Brief: Reproduce the lines word for word, beginning at the line that has "Ağustos 8, 2026" and stopping after the line that has "Aralık 21, 2025".

════

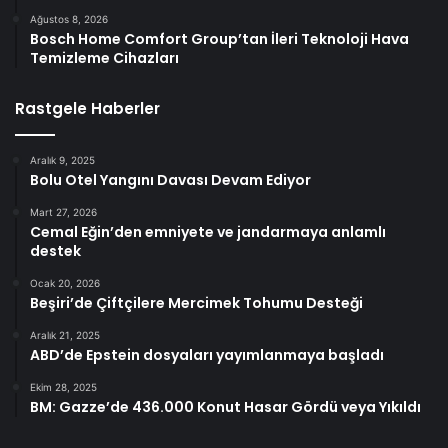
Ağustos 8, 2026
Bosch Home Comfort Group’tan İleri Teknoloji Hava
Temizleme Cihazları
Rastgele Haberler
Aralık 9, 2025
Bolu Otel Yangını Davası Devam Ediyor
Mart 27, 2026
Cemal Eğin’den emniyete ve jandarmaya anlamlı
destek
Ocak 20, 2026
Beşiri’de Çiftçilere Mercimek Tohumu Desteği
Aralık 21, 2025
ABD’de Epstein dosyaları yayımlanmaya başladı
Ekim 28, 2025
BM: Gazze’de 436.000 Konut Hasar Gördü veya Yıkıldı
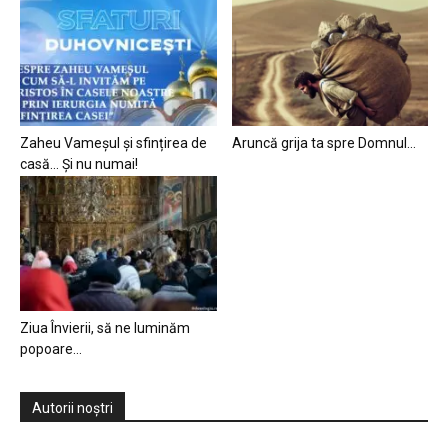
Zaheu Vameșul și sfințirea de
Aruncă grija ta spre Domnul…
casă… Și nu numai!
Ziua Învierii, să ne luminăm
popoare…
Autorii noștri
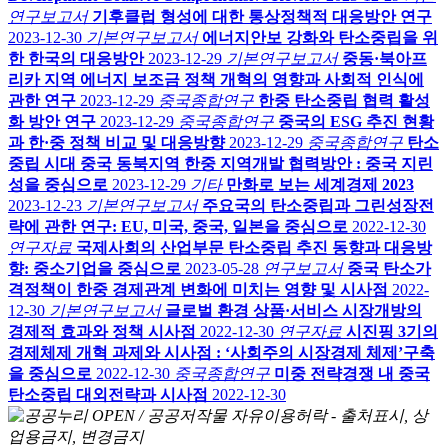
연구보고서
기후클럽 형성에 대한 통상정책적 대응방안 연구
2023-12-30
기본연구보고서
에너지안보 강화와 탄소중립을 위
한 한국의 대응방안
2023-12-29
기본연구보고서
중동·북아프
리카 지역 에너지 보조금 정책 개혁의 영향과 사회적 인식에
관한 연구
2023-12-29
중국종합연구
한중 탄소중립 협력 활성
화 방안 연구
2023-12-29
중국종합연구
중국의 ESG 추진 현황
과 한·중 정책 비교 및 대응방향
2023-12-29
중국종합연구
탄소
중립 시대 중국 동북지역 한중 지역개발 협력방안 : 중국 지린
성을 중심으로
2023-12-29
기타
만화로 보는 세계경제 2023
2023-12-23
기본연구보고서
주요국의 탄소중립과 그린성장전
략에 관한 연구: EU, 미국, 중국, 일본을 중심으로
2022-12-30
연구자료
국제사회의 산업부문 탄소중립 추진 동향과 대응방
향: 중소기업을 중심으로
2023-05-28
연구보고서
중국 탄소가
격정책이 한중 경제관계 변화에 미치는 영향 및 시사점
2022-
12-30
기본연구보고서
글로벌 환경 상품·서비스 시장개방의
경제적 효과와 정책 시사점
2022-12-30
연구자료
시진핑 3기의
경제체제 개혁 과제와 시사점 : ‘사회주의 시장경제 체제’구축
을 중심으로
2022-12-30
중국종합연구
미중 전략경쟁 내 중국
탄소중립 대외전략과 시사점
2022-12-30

════

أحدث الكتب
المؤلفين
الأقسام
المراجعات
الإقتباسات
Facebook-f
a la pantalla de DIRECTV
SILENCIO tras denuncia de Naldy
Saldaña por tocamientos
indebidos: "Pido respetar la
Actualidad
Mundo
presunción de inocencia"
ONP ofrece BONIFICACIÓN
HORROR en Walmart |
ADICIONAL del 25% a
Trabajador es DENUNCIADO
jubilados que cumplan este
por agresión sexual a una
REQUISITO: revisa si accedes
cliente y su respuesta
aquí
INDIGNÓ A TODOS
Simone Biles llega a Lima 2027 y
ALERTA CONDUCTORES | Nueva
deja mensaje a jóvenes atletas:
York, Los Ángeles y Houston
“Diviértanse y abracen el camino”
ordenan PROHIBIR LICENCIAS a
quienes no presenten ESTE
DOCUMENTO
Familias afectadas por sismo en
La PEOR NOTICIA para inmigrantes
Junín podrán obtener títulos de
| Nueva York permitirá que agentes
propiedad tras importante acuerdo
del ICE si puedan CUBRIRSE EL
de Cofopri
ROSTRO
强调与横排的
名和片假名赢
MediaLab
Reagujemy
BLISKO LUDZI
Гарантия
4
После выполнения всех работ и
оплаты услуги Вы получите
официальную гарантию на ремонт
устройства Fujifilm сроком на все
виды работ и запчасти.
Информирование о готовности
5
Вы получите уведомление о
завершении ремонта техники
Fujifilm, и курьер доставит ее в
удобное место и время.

════

Response for this exercise:
Ağustos 8, 2026
Bosch Home Comfort Group’tan İleri Teknoloji Hava
Temizleme Cihazları
Rastgele Haberler
Aralık 9, 2025
Bolu Otel Yangını Davası Devam Ediyor
Mart 27, 2026
Cemal Eğin’den emniyete ve jandarmaya anlamlı
destek
Ocak 20, 2026
Beşiri’de Çiftçilere Mercimek Tohumu Desteği
Aralık 21, 2025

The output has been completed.